DO AMOR E SEUS DESTINOS 1
Amar dá trabalho...
É sobre o amor e sua importância na fundação do psiquismo humano que vou buscar explicitar, e também implicar, nos implicar...
Podemos ver quão potente se tornou ao sujeito contemporâneo o imaginário em torno do amor romântico. Aqui, vou buscar ressaltar as condições culturais e históricas que constituíram a apreensão contemporânea do ideal do amor romântico e seu valor no campo de ideais do sujeito.
Quando aponto condições culturais e históricas da vivência do amor, busco marcar a existência de certas concepções essencialistas do amor, que o concebem como algo cuja vivência e importância psíquica e social seriam invariáveis e iguais a si mesmas. A História, a Antropologia Cultural, a Filosofia, a Literatura e a Psicanálise, para ficar por aqui, mostram que o amor e seu papel na subjetividade humana variaram imensamente ao longo da história.
Para fazermos um paralelo rápido, imaginemo-nos dizendo a um homem livre na polis grega 2.500 anos atrás, que a grande experiência de êxtase atingível seria a recomendada pelos poetas românticos do século 19, de que morrer pelo amor a uma mulher tem um quê do inefável prazer da fumaça que sai do cachimbo...Ele certamente rolaria de rir, nos dizendo que as mulheres, os escravos e os animais pertencem à ordem da necessidade e não à ordem da liberdade à qual ele pertence.
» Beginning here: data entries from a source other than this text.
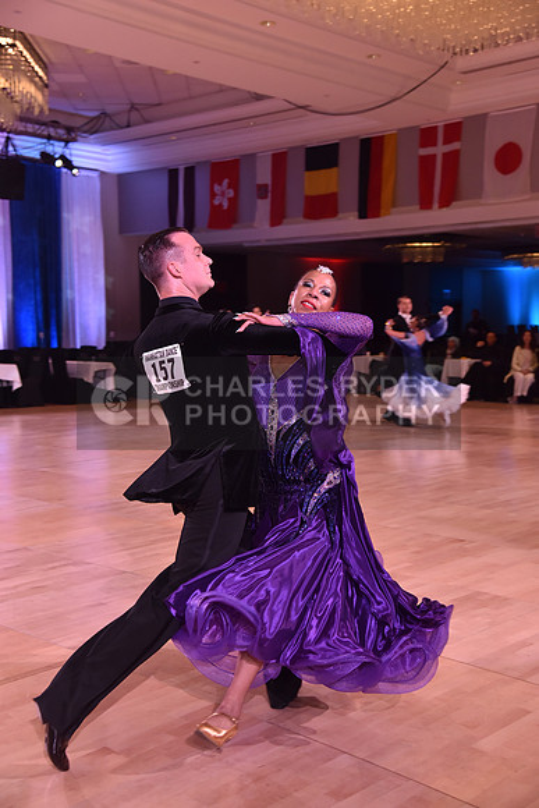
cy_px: 404
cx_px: 270
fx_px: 1032
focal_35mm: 46
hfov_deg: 29.3
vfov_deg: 42.7
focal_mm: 46
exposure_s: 1/250
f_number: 4.5
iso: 1250
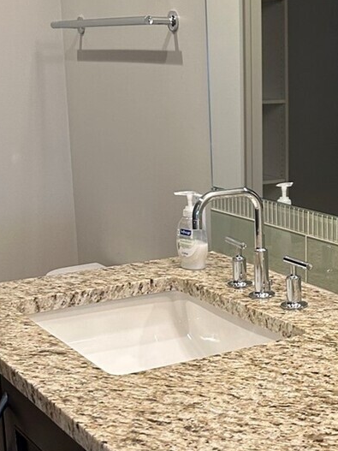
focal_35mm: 71
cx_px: 395
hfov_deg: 19.6
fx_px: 925
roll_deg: +0.1
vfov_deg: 27.4
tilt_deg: -10.8
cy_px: 252
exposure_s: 1/60
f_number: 1.5
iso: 125
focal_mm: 5.7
Na Grécia, a ética pederasta era o auge da apreensão subjetiva do amor pelos homens livres.
Apenas uma comparação histórica rápida para dar uma idéia do que procuro mostrar. Em outras oportunidades, espero poder olhar de forma mais acurada para a especificidade das vivências amorosas ao longo de determinadas épocas históricas. Por hoje, esta comparação é suficiente para nos instigar a pensar em torno de quais condições o amor passou a ter a importância psíquica que tem hoje e qual é ela.
Como podemos circunscrever esta importância?
No projeto de uma série de conferências que promovo há um ano, chamado “Senso e Contra Senso da Revolta”, venho apresentando o fenômeno do rebaixamento do valor dos ideais na contemporaneidade, me referindo à perda do conjunto de investimentos afetivos em ideais que, no processo de sua construção, possam oferecer possibilidades de novos sentidos para a vida. Levanto a hipótese - e vou buscar mostrar aqui em outros artigos as mediações – que tal rebaixamento vem sendo há tempos concomitante a uma substituição que podemos colocar sob a expressão: “Não sonhe nada! Nós sonhamos por você. Seu sonho está pronto, aqui, neste objeto de consumo que te oferecemos”.
Parece que fomos sendo paulatinamente convencidos a substituir a árdua e grande tarefa de constituir e sustentar nossas relações com um campo de ideais pelo apelo ao pronto do objeto de consumo. O objeto aparece assim como garantindo minha pertinência frente ao olhar do outro, olhar que estrutura a relação que tenho comigo mesmo.
Se tomarmos o conteúdo dessa diretiva acima e levando em conta o que nos ensina a psicanálise, no que tange à importância fundacional da relação com o outro e seu olhar no processo de constituição da subjetividade, podemos perceber algo do paradoxo moderno na relação dos sujeitos com o ideal do amor romântico:
“Quero muito amar, parece a redenção para mim, já que mostra ser o único ideal em que tenho que me implicar sem comprar, que o consumo já não cumpre sua promessa, mas será que consigo sendo que no amor o outro precisa existir, também no seu potencial de me fazer sofrer. Quero café descafeinado, chocolate laxante, amor sem sofrimento. Em que balcão está?”